Download StringTemplate from http://www.stringtemplate.org/download.html. Notice there are a few class name changes in comparison between v3 to v4. I downloaded the latest version v4.03 upon writing this post.
I created a new project in eclipse called StringTemplateSample, and add antlr-3.3-complete.jar and ST-4.0.3.jar to the build path.
 
package xish.stringtemplate.app;

import org.stringtemplate.v4.ST;
import org.stringtemplate.v4.STGroup;
import org.stringtemplate.v4.STGroupDir;

public class StringTemplateDemo {

          
           public static void main(String[] args) {

                      STGroup group = new STGroupDir("./template");
                      ST st = group.getInstanceOf("v1");

        st.addAggr("users.{ name, email }", "Jemmy", "jmy32@gmail.com");
        st.addAggr("users.{ name, email }", "Funy", "fol@abcenglish.com");
        st.addAggr("users.{ name, email }", "lao", "derr@yahoo.com");
       
        System.out.println(st.render());
        //v1(users) ::= "<users:{it|<it.name>    <it.email>; wrap}><\n><v2()>;"
        //System.out.println(st.render(20));
           }
}
StringTemplateDemo.java
v1(users) ::= "<users:{it|<it.name>    <it.email><\n>}><v2()>;"
v1.st
v2() ::= "The End!"
v2.st
Run StringTemplateDemo, it will generate following output:
Jemmy    jmy32@gmail.com
Funy    fol@abcenglish.com
lao    derr@yahoo.com
The End!

1 comment:

  1. I do get the impression that XSLT uses a in-memory presentation of XML, possibly DOM. How else could you navigate along the axes, like ancestor and aibling.
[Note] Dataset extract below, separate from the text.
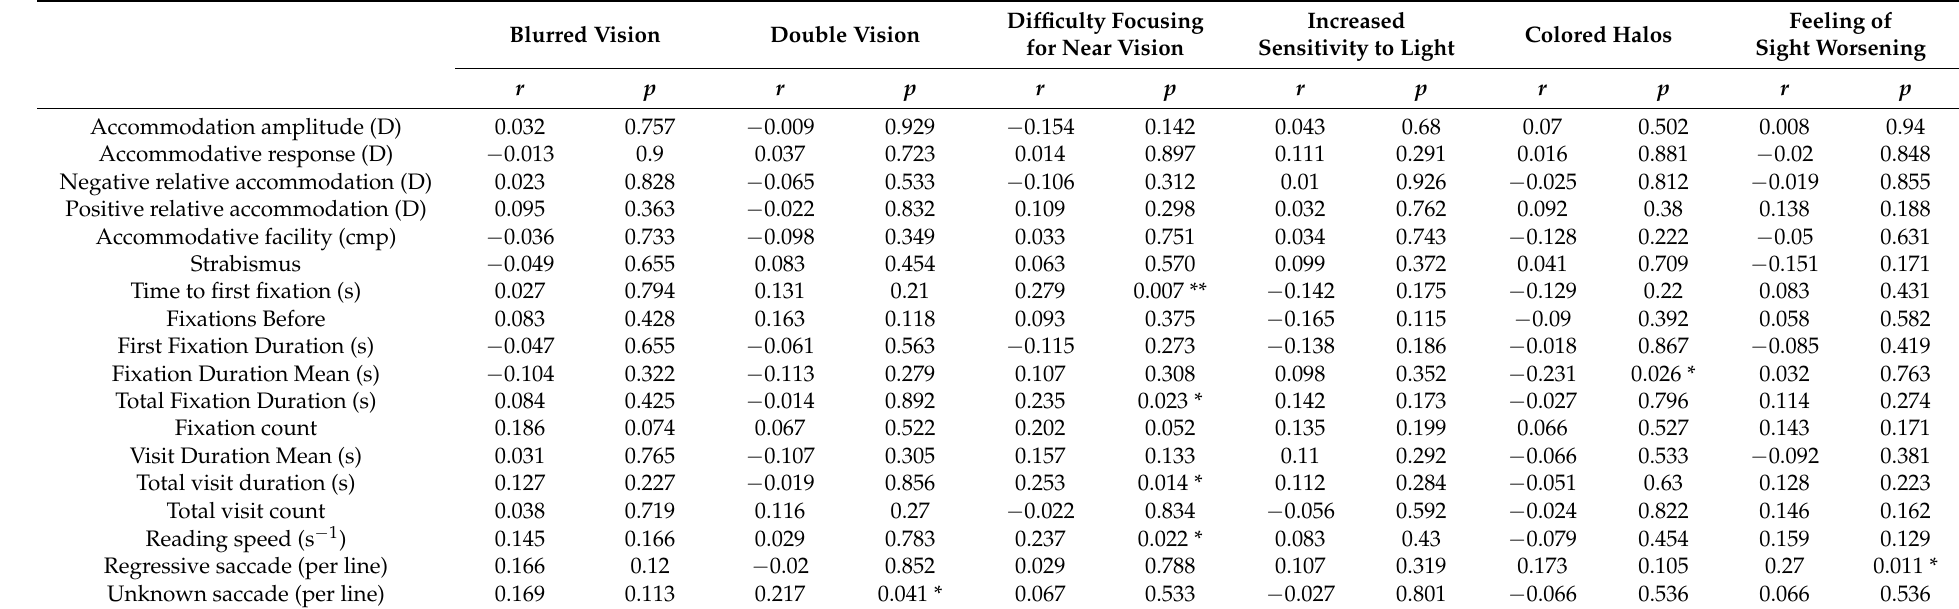
Table 2. Correlations of visual disturbance and accommodation and eye movement.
    Just try to transform a large XML document and you can expect memory problems. So I'm not sure if your statement is legitimate. FreeMarker e.g. has the option to use a DOM node as a model and I expect that using FreeMarker will perform similar to XSLT (or perhaps even better). So the real question is do you want a procedural template (FreeMarker) or a functional one (XSLT).

    I have done a lot of XSLT and the downside of XSLT is its maintenance, certainly if these stylesheets become more complex. You have to take the priority into account (and XSLT has no specifity rules like CSS, so before you know it you have the same matching rules and now it depends on the implementation of XSLT what happens :-( ), otherwise you can expect strange results. I have seen this happening when maintaining existing stylesheets. You just can't move template sections around. The outcome might be quite different (when using JAXP's TrAX). This can become a real nightmare.

    So from a maintenance point of view I'm not so sure if I would choose for XSLT especially when you are dealing with lot of stylesheets that are included and/or imported.